> Your task:
In the entries below, find the line with "Could I get" and the line with "Metres and whole". Return those two lines and all lines between them, exactly.

=== Extracted data ===

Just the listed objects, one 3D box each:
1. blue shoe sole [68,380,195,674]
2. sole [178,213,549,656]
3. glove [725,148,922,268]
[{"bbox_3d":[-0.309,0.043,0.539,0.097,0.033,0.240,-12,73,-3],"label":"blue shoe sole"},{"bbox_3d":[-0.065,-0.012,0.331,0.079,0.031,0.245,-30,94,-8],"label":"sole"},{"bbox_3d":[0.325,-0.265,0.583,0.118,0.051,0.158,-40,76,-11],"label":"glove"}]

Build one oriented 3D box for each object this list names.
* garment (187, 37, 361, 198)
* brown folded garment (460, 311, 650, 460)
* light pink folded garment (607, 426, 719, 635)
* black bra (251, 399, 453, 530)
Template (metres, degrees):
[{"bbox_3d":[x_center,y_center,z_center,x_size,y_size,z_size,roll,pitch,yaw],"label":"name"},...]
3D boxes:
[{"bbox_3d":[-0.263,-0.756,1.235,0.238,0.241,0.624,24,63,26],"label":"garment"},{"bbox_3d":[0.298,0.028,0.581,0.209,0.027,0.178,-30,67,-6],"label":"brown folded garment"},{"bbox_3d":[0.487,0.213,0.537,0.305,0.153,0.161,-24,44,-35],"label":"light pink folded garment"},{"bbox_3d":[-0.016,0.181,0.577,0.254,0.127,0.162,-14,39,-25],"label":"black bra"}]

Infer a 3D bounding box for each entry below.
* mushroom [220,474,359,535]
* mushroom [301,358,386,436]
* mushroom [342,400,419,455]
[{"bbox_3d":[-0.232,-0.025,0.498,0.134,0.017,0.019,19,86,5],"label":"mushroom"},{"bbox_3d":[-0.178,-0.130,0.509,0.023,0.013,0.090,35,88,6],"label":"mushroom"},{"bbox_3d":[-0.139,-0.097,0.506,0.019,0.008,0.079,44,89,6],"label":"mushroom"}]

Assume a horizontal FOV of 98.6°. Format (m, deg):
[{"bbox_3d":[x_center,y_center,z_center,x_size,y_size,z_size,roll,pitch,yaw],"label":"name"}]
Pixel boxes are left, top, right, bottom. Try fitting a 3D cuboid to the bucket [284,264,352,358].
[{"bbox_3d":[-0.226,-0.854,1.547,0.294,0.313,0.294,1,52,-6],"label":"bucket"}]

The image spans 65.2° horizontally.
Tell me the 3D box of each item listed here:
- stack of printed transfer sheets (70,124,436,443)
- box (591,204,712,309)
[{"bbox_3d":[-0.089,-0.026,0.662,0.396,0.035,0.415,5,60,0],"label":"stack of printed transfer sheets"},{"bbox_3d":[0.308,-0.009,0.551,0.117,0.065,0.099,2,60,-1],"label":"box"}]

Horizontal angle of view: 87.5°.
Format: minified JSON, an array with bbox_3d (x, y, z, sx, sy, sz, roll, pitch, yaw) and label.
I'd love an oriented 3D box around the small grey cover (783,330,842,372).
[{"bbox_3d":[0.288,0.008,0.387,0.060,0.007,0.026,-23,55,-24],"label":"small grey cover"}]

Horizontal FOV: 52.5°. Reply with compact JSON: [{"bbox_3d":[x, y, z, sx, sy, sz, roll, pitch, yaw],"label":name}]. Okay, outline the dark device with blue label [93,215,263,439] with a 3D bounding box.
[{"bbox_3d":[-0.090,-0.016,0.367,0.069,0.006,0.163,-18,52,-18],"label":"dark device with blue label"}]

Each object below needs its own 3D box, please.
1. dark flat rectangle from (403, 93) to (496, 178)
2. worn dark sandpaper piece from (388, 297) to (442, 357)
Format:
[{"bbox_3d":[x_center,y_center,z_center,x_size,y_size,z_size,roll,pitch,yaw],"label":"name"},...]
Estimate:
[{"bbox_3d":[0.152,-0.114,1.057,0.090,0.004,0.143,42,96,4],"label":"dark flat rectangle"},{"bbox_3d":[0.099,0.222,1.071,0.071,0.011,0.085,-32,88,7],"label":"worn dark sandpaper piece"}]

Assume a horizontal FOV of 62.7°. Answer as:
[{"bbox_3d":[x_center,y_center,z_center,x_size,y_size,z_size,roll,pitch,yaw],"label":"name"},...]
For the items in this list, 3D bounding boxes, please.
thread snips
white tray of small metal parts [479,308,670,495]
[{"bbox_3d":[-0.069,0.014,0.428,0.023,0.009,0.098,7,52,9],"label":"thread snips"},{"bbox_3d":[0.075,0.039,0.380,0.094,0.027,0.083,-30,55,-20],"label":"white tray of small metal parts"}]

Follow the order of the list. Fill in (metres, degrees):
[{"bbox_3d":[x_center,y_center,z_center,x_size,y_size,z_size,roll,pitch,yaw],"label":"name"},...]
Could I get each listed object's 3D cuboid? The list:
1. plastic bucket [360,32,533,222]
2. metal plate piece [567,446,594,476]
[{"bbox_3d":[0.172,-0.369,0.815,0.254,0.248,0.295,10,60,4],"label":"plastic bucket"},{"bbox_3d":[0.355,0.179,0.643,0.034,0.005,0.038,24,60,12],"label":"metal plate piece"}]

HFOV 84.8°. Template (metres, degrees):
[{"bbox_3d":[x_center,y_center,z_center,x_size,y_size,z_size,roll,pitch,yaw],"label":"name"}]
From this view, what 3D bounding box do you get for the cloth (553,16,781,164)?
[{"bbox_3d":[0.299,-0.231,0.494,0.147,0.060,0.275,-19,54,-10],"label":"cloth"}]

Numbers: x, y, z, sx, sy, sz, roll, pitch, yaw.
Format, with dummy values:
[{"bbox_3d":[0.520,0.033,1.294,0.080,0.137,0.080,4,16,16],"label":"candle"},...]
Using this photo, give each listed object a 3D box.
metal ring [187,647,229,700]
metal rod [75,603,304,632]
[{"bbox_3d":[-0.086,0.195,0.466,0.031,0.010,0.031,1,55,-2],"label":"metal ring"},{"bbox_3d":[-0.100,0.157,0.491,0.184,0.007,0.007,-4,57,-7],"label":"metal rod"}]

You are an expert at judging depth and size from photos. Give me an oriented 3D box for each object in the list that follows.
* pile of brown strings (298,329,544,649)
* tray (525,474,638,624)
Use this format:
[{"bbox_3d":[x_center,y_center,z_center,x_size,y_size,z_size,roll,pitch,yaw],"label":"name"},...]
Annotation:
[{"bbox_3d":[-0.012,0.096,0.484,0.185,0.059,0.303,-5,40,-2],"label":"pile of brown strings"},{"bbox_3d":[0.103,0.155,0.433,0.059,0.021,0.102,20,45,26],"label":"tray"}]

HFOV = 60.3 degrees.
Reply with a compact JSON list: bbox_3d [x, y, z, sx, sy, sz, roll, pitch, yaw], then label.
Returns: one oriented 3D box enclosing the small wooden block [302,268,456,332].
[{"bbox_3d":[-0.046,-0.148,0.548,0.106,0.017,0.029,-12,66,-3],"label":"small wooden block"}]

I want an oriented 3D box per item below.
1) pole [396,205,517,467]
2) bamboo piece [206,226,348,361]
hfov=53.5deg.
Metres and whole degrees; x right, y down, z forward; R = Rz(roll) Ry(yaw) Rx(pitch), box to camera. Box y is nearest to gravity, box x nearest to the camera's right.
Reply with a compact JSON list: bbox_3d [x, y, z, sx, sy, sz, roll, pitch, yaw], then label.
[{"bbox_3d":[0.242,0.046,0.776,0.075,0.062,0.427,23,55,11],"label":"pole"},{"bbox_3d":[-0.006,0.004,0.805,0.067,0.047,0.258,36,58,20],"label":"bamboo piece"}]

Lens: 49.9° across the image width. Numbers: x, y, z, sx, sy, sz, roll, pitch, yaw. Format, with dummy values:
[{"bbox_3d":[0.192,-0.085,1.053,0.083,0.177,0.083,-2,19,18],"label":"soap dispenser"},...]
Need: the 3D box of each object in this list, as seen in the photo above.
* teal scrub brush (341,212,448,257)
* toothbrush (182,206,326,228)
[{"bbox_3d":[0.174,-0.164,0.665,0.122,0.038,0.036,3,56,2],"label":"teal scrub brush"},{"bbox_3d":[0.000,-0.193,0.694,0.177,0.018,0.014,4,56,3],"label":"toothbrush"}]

===

> Response:
Could I get each listed object's 3D cuboid? The list:
1. plastic bucket [360,32,533,222]
2. metal plate piece [567,446,594,476]
[{"bbox_3d":[0.172,-0.369,0.815,0.254,0.248,0.295,10,60,4],"label":"plastic bucket"},{"bbox_3d":[0.355,0.179,0.643,0.034,0.005,0.038,24,60,12],"label":"metal plate piece"}]

HFOV 84.8°. Template (metres, degrees):
[{"bbox_3d":[x_center,y_center,z_center,x_size,y_size,z_size,roll,pitch,yaw],"label":"name"}]
From this view, what 3D bounding box do you get for the cloth (553,16,781,164)?
[{"bbox_3d":[0.299,-0.231,0.494,0.147,0.060,0.275,-19,54,-10],"label":"cloth"}]

Numbers: x, y, z, sx, sy, sz, roll, pitch, yaw.
Format, with dummy values:
[{"bbox_3d":[0.520,0.033,1.294,0.080,0.137,0.080,4,16,16],"label":"candle"},...]
Using this photo, give each listed object a 3D box.
metal ring [187,647,229,700]
metal rod [75,603,304,632]
[{"bbox_3d":[-0.086,0.195,0.466,0.031,0.010,0.031,1,55,-2],"label":"metal ring"},{"bbox_3d":[-0.100,0.157,0.491,0.184,0.007,0.007,-4,57,-7],"label":"metal rod"}]

You are an expert at judging depth and size from photos. Give me an oriented 3D box for each object in the list that follows.
* pile of brown strings (298,329,544,649)
* tray (525,474,638,624)
Use this format:
[{"bbox_3d":[x_center,y_center,z_center,x_size,y_size,z_size,roll,pitch,yaw],"label":"name"},...]
Annotation:
[{"bbox_3d":[-0.012,0.096,0.484,0.185,0.059,0.303,-5,40,-2],"label":"pile of brown strings"},{"bbox_3d":[0.103,0.155,0.433,0.059,0.021,0.102,20,45,26],"label":"tray"}]

HFOV = 60.3 degrees.
Reply with a compact JSON list: bbox_3d [x, y, z, sx, sy, sz, roll, pitch, yaw], then label.
Returns: one oriented 3D box enclosing the small wooden block [302,268,456,332].
[{"bbox_3d":[-0.046,-0.148,0.548,0.106,0.017,0.029,-12,66,-3],"label":"small wooden block"}]

I want an oriented 3D box per item below.
1) pole [396,205,517,467]
2) bamboo piece [206,226,348,361]
hfov=53.5deg.
Metres and whole degrees; x right, y down, z forward; R = Rz(roll) Ry(yaw) Rx(pitch), box to camera. Box y is nearest to gravity, box x nearest to the camera's right.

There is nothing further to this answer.